Kerr, Philip. The Winter Horses. New York: Alfred A. Knopf, 2014. 978-0-385-75544-3. $16.99. 278p. Gr. 6-8.
During the summer of 1941, Maxim Melnik cared for the animals on the Askaniya-Nova animal sanctuary located in the Ukraine, but the Przewalski horses fascinated him more than any other. Warned of the sinister Nazi invasion and indisputable takeover of the reserve by the senior manager, Max held his ground assuming the Germans couldn’t be any worse than the Russians. To his utter disbelief, they proved him wrong when their first order of business was to begin shooting the animals to feed their troops. On the other side of the reserve, a young, orphaned Jewish girl meanders across the rugged steppe in search of food and shelter, trying to stay clear of any Nazis. She stumbles upon two horses who see in her a comparable ally. Max shortly discovers this unlikely trio and unconsciously vows to protect Kalinka and the last two Przewalski horses no matter the risk. When Captain Grenzmann uncovers Kalinka’s hiding place, Max tries stalling to give Kalinka and the horses a head start. Only the cunning intelligence of the Przewalski breed will outsmart the Nazis who are pursuing them across the Ukrainian wilderness.

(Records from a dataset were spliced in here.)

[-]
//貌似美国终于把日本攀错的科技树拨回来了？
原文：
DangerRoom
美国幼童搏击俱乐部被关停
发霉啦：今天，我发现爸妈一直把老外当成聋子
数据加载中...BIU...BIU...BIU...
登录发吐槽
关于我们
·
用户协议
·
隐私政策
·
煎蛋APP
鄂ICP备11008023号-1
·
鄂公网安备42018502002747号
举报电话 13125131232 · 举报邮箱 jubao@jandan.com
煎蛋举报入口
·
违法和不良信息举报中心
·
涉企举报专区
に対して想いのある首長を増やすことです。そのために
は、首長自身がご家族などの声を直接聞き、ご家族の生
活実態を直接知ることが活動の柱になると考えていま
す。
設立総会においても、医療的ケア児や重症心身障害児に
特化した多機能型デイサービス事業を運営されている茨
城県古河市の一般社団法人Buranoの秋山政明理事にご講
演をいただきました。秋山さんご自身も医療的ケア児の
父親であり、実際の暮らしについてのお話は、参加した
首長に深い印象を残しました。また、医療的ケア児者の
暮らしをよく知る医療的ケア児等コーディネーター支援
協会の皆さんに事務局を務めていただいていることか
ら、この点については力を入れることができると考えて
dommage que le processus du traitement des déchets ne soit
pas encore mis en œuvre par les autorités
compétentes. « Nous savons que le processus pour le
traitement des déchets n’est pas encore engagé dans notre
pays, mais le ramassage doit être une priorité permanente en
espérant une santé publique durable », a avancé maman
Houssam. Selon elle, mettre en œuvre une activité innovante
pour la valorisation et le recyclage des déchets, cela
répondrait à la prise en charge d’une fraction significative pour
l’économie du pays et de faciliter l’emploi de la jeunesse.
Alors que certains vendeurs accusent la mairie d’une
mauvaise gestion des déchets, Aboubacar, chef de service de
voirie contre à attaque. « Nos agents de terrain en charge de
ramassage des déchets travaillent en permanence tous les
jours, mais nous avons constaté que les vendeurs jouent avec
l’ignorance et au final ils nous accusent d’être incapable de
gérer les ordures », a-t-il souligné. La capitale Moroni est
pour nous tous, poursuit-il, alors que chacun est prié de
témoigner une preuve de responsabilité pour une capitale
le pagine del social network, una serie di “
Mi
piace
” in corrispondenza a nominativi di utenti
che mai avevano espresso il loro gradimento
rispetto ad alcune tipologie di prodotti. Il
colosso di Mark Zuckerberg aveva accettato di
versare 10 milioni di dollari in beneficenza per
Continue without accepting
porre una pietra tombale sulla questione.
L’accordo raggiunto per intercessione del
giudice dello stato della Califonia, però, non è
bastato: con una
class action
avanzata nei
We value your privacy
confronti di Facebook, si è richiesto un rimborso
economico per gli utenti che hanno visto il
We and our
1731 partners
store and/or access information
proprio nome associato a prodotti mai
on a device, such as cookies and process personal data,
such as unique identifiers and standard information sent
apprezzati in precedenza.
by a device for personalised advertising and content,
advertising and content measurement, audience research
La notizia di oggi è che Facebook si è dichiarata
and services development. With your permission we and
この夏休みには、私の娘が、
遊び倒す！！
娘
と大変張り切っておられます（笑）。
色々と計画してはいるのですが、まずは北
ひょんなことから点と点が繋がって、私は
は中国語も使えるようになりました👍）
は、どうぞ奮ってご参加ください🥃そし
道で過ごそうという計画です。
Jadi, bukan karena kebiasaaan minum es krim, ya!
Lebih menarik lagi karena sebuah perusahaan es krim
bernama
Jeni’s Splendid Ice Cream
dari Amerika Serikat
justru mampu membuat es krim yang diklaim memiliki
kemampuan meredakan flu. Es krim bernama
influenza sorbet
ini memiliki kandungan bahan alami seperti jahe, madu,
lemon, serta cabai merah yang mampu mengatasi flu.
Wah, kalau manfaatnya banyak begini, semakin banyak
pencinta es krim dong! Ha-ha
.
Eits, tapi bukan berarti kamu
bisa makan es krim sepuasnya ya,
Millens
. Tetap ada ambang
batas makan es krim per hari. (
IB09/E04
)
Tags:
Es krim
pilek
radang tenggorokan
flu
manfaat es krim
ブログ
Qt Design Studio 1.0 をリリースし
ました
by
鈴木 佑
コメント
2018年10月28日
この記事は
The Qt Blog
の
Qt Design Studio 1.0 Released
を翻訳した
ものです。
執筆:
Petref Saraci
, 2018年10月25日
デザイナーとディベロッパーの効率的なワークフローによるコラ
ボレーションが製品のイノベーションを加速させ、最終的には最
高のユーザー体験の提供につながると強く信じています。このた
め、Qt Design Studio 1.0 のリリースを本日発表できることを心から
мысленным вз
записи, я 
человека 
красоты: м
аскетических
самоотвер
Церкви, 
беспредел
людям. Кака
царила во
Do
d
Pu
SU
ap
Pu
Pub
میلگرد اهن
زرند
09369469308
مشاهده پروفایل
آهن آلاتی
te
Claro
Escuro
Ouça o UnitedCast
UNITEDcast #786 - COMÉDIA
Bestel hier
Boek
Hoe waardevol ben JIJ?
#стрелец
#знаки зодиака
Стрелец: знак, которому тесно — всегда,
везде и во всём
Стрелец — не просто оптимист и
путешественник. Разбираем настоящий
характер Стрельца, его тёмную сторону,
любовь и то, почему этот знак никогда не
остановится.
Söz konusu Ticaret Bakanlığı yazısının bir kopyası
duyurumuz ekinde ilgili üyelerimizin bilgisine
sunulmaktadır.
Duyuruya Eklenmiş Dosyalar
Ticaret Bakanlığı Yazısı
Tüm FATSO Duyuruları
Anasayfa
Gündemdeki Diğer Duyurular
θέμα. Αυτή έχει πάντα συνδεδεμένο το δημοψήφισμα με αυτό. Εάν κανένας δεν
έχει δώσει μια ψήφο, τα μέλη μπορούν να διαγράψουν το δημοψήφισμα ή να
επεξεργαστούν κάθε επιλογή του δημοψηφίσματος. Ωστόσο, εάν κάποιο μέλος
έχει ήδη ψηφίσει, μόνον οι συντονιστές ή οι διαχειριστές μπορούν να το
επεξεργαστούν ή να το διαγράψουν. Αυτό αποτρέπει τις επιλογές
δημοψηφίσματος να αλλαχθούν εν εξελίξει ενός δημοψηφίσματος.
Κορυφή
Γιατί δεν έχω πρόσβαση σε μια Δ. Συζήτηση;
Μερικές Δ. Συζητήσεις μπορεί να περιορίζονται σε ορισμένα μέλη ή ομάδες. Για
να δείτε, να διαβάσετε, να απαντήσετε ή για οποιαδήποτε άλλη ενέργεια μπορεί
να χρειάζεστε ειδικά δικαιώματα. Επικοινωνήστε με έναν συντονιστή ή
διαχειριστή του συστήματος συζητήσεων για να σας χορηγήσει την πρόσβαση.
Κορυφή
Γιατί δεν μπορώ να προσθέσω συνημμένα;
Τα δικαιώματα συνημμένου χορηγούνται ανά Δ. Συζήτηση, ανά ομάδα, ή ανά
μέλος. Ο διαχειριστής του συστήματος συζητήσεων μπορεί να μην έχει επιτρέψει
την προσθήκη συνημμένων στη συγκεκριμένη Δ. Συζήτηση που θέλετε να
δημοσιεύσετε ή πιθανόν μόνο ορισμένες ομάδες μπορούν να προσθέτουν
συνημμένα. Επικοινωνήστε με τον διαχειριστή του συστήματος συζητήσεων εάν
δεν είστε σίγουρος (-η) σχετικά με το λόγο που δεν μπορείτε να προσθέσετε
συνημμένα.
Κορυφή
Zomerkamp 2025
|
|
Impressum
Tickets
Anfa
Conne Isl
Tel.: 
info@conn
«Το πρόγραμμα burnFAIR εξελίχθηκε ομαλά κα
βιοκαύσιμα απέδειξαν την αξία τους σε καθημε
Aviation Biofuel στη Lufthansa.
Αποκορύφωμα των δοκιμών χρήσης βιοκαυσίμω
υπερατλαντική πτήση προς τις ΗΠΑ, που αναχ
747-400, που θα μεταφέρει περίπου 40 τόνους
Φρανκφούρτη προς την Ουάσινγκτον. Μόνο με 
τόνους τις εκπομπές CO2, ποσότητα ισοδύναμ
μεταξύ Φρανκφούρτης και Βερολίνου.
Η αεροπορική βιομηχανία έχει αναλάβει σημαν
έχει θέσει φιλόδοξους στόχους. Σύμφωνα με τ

The history of the Przewalski horses is extremely interesting. They date back tens of thousands of years and are even pictured in the prehistoric paintings of Paleolithic men. At the end of World War II, nine horses remained. Protected and cared for, their number has grown to approximately 1500. Kerr has added a fantastical element to her story and allows the reader to determine where the legend ends and history begins.